In der Nachspielzeit hatten am Dienstag tausende Fans das Spielfeld vor dem Abpfiff gestürmt. Schiedsrichter Wolfgang Stark unterbrach die Partie und schickte die Spieler in die Kabinen. Auf dem Platz wurden unter anderem Bengalische Feuer gezündet. Nur mit Mühe konnten Ordner und Polizei die Fans zurückdrängen. Nach etwas 20 Minuten wurde die Partie noch einmal für etwa anderthalb Minuten angepfiffen. Schickhardt sprach davon, dass die Hertha-Mannschaft sich in Todesangst befunden habe. Die Spieler seien "ungeschützt in einem Mob" auf dem Spielfeld gestanden.

Hellmut Krug, der Schiedsrichterchef bei der DFL, zollte dem Unparteiischen Stark ein großes Kompliment, dass er das Spiel noch beendete. "Das war eine Eskalation, wir können froh sein, dass es so glimpflich ausgegangen ist", sagte Krug. Es sei richtig gewesen, das Spiel nicht abzubrechen.

Stark muss starke Nerven zeigen

Trotz der unschönen Szenen am Ende des Spiels feierten die Fortuna-Profis das Comeback in der Bundesliga ausgiebig. "Das ist unglaublich. Ganz Düsseldorf hat es verdient", freute sich Abwehrchef Assani Lukimya. Schon nach 25 Sekunden schürte Maximilian Beister mit seinem Tor aus gut 22 Metern zum 1:0 die Vorfreude auf die Rückkehr in Liga eins. Änis Ben-Hatira (23.) konnte zum 1:1 ausgleichen, doch dem in der Pause eingewechselten Ranislav Jovanovic gelang in der 59. Minute mit dem 2:1 die Aufstiegs-Vorentscheidung. In der 85. Minute erzielte Rafael für Hertha zwar noch den Ausgleich, doch nach dem 1:2 aus dem Hinspiel reichte das Unentschieden nicht zum Klassenverbleib.
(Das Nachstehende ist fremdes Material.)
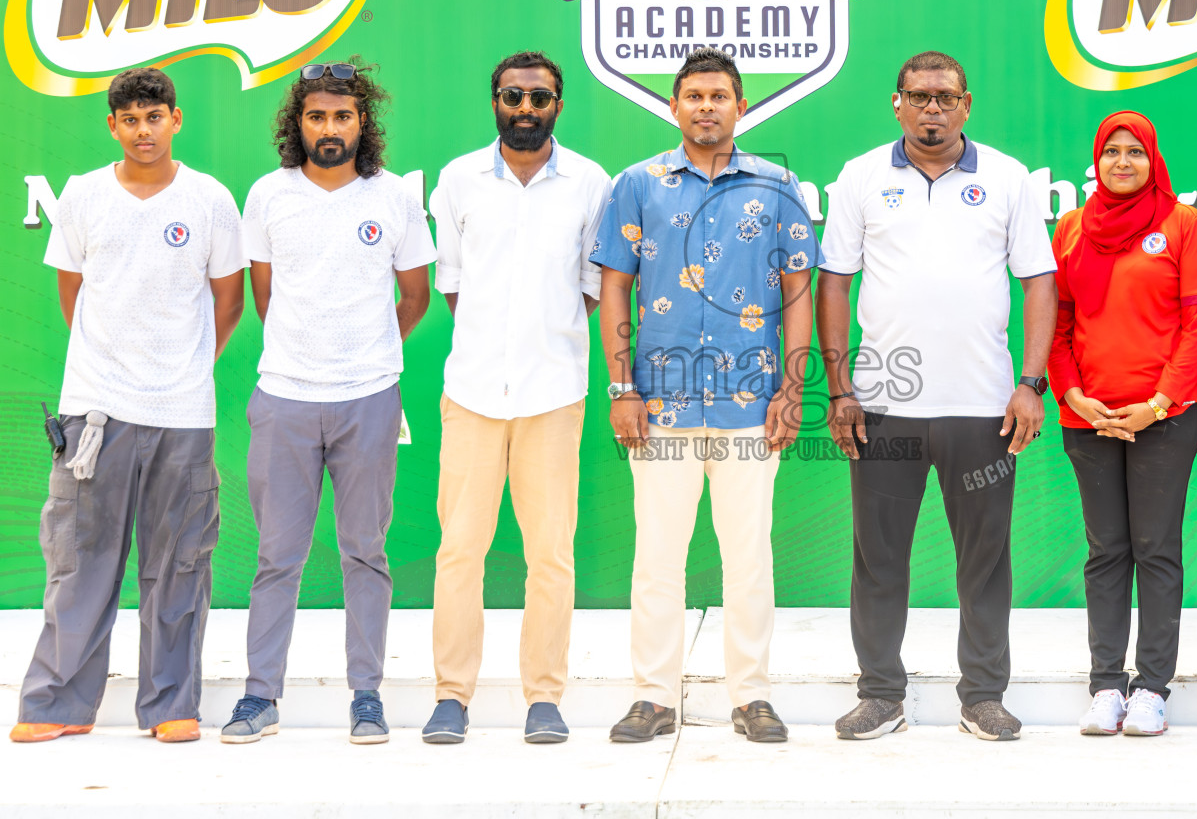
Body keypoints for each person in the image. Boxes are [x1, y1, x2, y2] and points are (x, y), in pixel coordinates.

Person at [817, 50, 1057, 742]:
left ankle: (983, 694)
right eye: (919, 97)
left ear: (966, 103)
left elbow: (1039, 281)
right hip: (884, 406)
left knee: (984, 557)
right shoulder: (861, 177)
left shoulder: (1008, 179)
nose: (932, 108)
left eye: (945, 97)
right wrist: (840, 391)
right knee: (878, 556)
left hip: (982, 408)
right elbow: (835, 280)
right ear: (897, 103)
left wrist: (1031, 384)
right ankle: (880, 694)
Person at [591, 46, 819, 744]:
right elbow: (614, 288)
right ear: (674, 106)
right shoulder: (638, 184)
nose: (706, 107)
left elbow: (799, 287)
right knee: (656, 558)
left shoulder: (779, 186)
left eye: (719, 96)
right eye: (694, 96)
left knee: (748, 558)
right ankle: (653, 697)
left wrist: (792, 387)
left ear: (741, 105)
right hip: (660, 407)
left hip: (750, 405)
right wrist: (622, 386)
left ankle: (751, 696)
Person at [11, 68, 246, 744]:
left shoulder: (208, 200)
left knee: (180, 562)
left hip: (182, 411)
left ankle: (171, 705)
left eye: (155, 116)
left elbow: (226, 300)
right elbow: (74, 292)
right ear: (112, 126)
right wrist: (103, 369)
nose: (144, 130)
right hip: (95, 411)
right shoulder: (84, 195)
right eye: (130, 120)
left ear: (176, 119)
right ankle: (56, 704)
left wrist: (186, 367)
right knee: (79, 560)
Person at [220, 60, 434, 747]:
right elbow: (265, 296)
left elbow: (416, 296)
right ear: (299, 123)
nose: (330, 128)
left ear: (362, 121)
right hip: (283, 398)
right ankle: (260, 696)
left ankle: (366, 696)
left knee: (364, 553)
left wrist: (368, 355)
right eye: (318, 116)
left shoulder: (394, 197)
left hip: (368, 400)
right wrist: (307, 352)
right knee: (277, 556)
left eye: (343, 116)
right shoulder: (267, 195)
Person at [421, 51, 611, 745]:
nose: (525, 109)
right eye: (512, 96)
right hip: (471, 393)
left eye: (540, 98)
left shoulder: (591, 183)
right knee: (459, 552)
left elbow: (592, 289)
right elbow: (453, 285)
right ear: (495, 100)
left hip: (553, 395)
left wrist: (540, 344)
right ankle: (451, 696)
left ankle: (544, 698)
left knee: (551, 556)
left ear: (559, 104)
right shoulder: (458, 180)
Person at [1049, 110, 1197, 738]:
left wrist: (1157, 403)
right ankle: (1104, 686)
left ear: (1154, 160)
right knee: (1106, 551)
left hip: (1164, 418)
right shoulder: (1070, 229)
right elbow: (1057, 325)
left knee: (1156, 550)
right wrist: (1073, 393)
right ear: (1097, 161)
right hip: (1085, 415)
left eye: (1135, 152)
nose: (1122, 163)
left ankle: (1150, 688)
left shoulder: (1182, 224)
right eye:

Die Skandalpartie hatte auch außerhalb des Stadions noch Folgen. In einem vom Verein eingesetzten Sonderzug wurde ein Waggon derart zerstört, dass dieser im Bahnhof Hamm abgekoppelt werden musste. Laut Angaben der Bundespolizei Münster wurden Scheiben eingeschlagen, auch Pyrotechnik sei bei der Einfahrt aus dem Zug heraus gezündet worden. "Es werden Strafverfahren wegen Sachbeschädigung eingeleitet", sagte Polizeisprecher Rainer Kerstiens. Die Weiterfahrt des Zuges hatte sich aufgrund von Rangierarbeiten und "Kommunikationsproblemen bei der Bahn" um drei Stunden verzögert. Festnahmen gab es keine.

Ansonsten sind die befürchteten Ausschreitungen nach dem Spiel ausgeblieben. "In Düsseldorf ist ausgiebig gefeiert worden, dabei hat es aber keine Probleme gegeben, die in irgendeiner Form eine besondere Einsatzlage erforderlich gemacht hätten", sagte ein Sprecher der Polizei Düsseldorf.